Manifold means “having many facets or aspects,” so Peter sums it up nicely. Peter’s letter leads us to emphasize the proper manner of living in our gift over identifying what the gift might be by name. I think we should seek to know the gift by name, or at least as being under the heading of one of the gifts named, but more so we should be concerned with the manner of our serving and working. If we do that, then I think the identification will come to us, and we will also be confident in its accuracy.
We will not go into a study of each gift. We will look at the gifts in EPH 4:11.
Practical outcomes of our study: discover our gift, appreciate different gifts in others, alter expectations of what gifts should look like (if necessary).
The practical outcome of this discussion is that we should be willing to recognize and appreciate people who have gifts that differ from ours and whose many gifts may differ from our expectations of what certain gifts should look like. And a healthy church should have a variety of gifts which should lead to unity.
Paul uses the body analogy to teach us that there are many differences between believers but that we are dependent upon each other. “The eye cannot say to the hand, ‘I have no need of you.’”
In the body of Christ, diversity is unity because we share a common mind, love, spirit, and purpose (PHI 2:2).
No one has all the gifts, and likely, all of us have one (or maybe two), and so God has made it so that we must depend upon each other if the church is going to function properly. Paul wrote, “Are all apostles? Are all prophets? Are all teachers? Do all work miracles? Do all possess gifts of healing? Do all speak with tongues? Do all interpret” (1CO 12:29-30)?
Paul told Timothy:
Let no one look down on your youthfulness, but rather in speech, conduct, love, faith and purity, show yourself an example of those who believe. 13 Until I come, give attention to the public reading of Scripture, to exhortation and teaching. 14 Do not neglect the spiritual gift within you, which was bestowed upon you through prophetic utterance with the laying on of hands by the presbytery (assembly of elders).
A gift can be neglected by infrequent use, and it can also be strengthened by using it.
Using it means using it by the power of the Holy Spirit. Grudging service or speaking, done under “natural ability” does not strengthen it.
The steward is responsible to use and care for his gift/ministry.
People come up with all kinds of excuses of why they don’t have to do something. Excuses do not sway God’s mind. “For we must all appear before the judgment seat of Christ, that each one may be recompensed for his deeds in the body, according to what he has done, whether good or bad” (2CO 5:10).
And for this reason I remind you to kindle afresh the gift of God which is in you through the laying on of my hands. 7 For God has not given us a spirit of timidity, but of power and love and discipline.
“kindle afresh” - anazopureo = keep in full flame (literally: ana (again); zoos (alive); pur (fire). Like a fire, the gift of God can die out through neglect.
It may be that Timothy was spiritually bullied a bit. In Paul’s first letter, he writes: 1TI 4:12 Let no one look down on your youthfulness, but rather in speech, conduct, love, faith and purity, show yourself an example of those who believe. What is also mentioned by Paul in the first letter, more than once, is speculative discussions that lead to arguments. By neglecting the teaching of sound doctrine and getting mixed up in fables, Timothy would have neglected his gift. The pastor must be consistently working on exegeting sound doctrine based only on the Scripture and teaching that unapologetically to his congregation, and not focusing on the hot topics of the current culture. The point to all of us, whatever our gift or gifts are, is that we should use them at all opportunities and only in the manner prescribed by God.

• **Records provided**:
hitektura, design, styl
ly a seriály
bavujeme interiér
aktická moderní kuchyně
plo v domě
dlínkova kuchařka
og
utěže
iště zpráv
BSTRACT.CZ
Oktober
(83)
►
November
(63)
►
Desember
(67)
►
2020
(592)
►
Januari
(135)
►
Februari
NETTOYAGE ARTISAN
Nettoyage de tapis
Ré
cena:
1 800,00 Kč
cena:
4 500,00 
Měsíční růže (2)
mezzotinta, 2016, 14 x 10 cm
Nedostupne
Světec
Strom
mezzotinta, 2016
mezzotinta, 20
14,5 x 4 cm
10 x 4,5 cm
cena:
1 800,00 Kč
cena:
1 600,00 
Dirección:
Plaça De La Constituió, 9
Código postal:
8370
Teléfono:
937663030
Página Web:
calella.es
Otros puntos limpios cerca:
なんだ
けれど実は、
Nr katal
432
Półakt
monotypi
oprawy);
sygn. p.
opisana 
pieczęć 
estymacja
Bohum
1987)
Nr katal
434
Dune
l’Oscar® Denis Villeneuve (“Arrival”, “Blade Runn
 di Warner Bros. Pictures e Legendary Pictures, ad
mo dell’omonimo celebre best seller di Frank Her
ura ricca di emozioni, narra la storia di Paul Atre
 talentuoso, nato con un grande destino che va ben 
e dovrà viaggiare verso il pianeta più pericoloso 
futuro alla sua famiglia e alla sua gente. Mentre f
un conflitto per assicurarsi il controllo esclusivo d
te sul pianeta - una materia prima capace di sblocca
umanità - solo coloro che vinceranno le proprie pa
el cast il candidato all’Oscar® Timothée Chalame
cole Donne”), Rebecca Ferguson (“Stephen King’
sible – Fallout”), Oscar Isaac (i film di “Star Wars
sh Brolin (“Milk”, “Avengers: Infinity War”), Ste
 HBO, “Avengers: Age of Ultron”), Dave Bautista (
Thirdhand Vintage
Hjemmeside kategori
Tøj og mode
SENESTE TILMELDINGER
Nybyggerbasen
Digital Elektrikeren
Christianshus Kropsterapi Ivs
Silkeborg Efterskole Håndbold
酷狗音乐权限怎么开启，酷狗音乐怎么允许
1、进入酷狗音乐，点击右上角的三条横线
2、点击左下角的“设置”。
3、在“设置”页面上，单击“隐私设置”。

• **Your assignment**:
In the notes on spiritual gifts, rewrite everything from "And for this" down to "love and discipline.", putting "fear" in place of "timidity".

• **Exercise result**:
And for this reason I remind you to kindle afresh the gift of God which is in you through the laying on of my hands. 7 For God has not given us a spirit of fear, but of power and love and discipline.